On registration of the Assets in the Refinancing Register, both the Beneficiary and the Assets enjoy substantial protection if the Refinancing Entity goes into insolvency and in respect of third party creditors' pre-insolvency access to the Assets.
The relevant provisions of the KWG have been amended as follows:

Refinancing Entity

The previous wording of the definition of the legal term Refinancing Entity covered only those entities which refinanced themselves through the provision of Assets as consideration for receiving liquidity or remuneration in line with the market.
This wording has been changed as a result of the Act to clarify that entities transferring Assets to refinance the Beneficiary are also covered.
The clarification is aimed at enabling the grouping of Assets of lenders, who do not have licences to issue mortgage bonds, to refinance those assets through mortgage bonds.
Relevant transaction structures often provide for the transfer of loans from such lenders to a mortgage bank, where the purchase price for the loans is deferred and the Assets are not transferred to the mortgage bank but (directly) registered in the relevant Refinancing Register. In this context the exchange of the payment claims under the loans for the deferred payment claim under the relevant loan sale agreement are considered to constitute remuneration in line with the market.

Beneficiary

To broaden the scope and practicability of Refinancing Registers, the group of Beneficiaries has been expanded so that Refinancing Registers can now be used in refinancing transactions involving credit institutions domiciled in a member state of the European Economic Area (Europäischer Wirtschaftsraum) (EEA) as well as the German Federal Bank (Deutsche Bundesbank) throughout Europe. Overall, the following entities are now covered :
  • SPVs.
  • Refinancing intermediaries.
  • Credit institutions domiciled in a member state of the EEA.
  • The German Federal Bank (Deutsche Bundesbank).
  • Public bodies within the meaning of section 2 paragraph 1 number 3a KWG (the public debt administration of the Federal Republic of Germany or of any of its separate assets, of a German Federal State or of another state of the European Economic Area and their central banks, provided that they are not active in the deposit or credit business).
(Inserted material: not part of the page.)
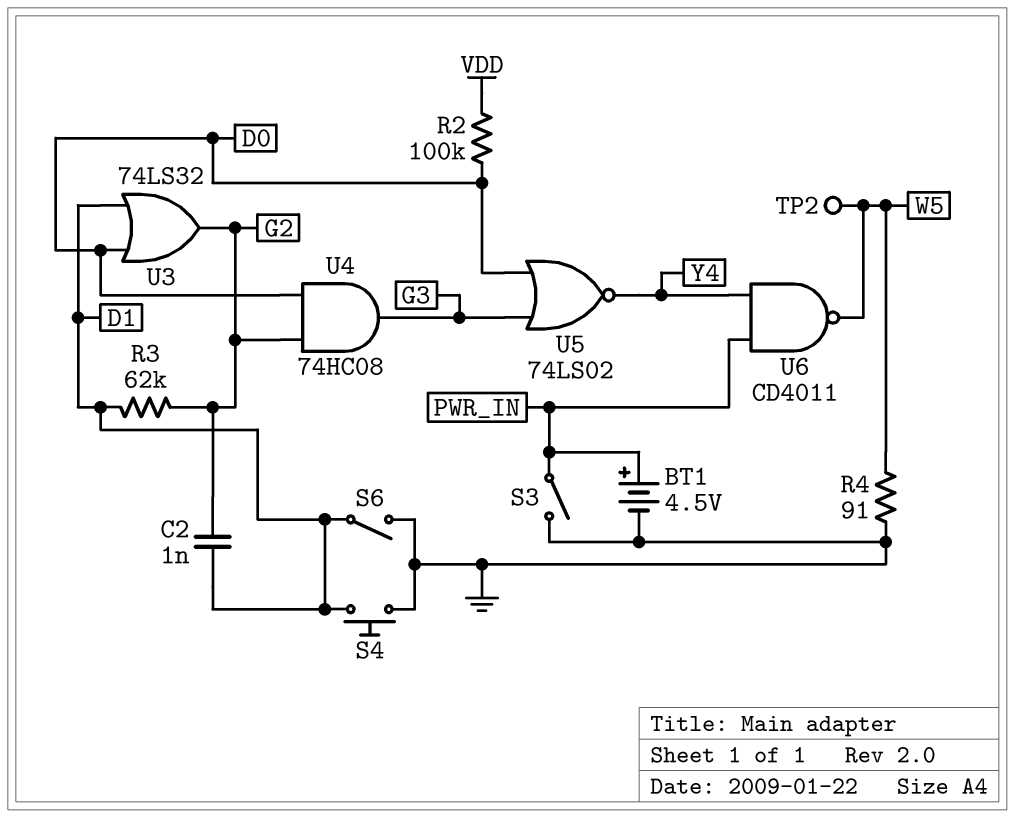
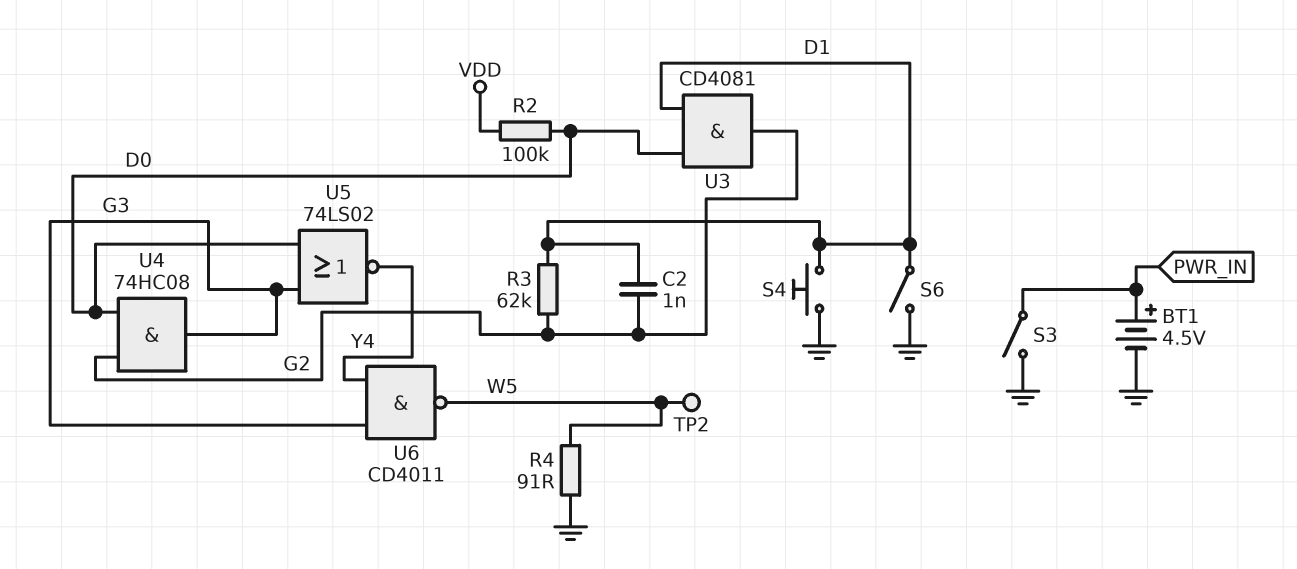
U3: OR 74LS32 (in D0, in D1, out G2) -> AND CD4081 (in D0, in D1, out G2)
U6: NAND CD4011 (in PWR_IN, in Y4, out W5) -> NAND CD4011 (in G3, in Y4, out W5)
Protection of the Beneficiary/Asset

On registration of the Assets in the Refinancing Register, both the Beneficiary and the Assets are now not only protected if the Refinancing Entity becomes insolvent, but also enjoy protection in respect of access of third party creditors to the Assets before the insolvency of the Refinancing Entity. These additional protections are:
  • A Beneficiary may file a third party proceeding (Drittwiderspruchsklage) under section 771 of the German Rules of Civil Procedure (Zivilprozessordnung) to defend itself against a third party's access to the Assets by, for example, compulsory enforcement (Zwangsvollstreckung).
  • The Assets can be segregated from the insolvency estate of the Refinancing Entity in case of its insolvency.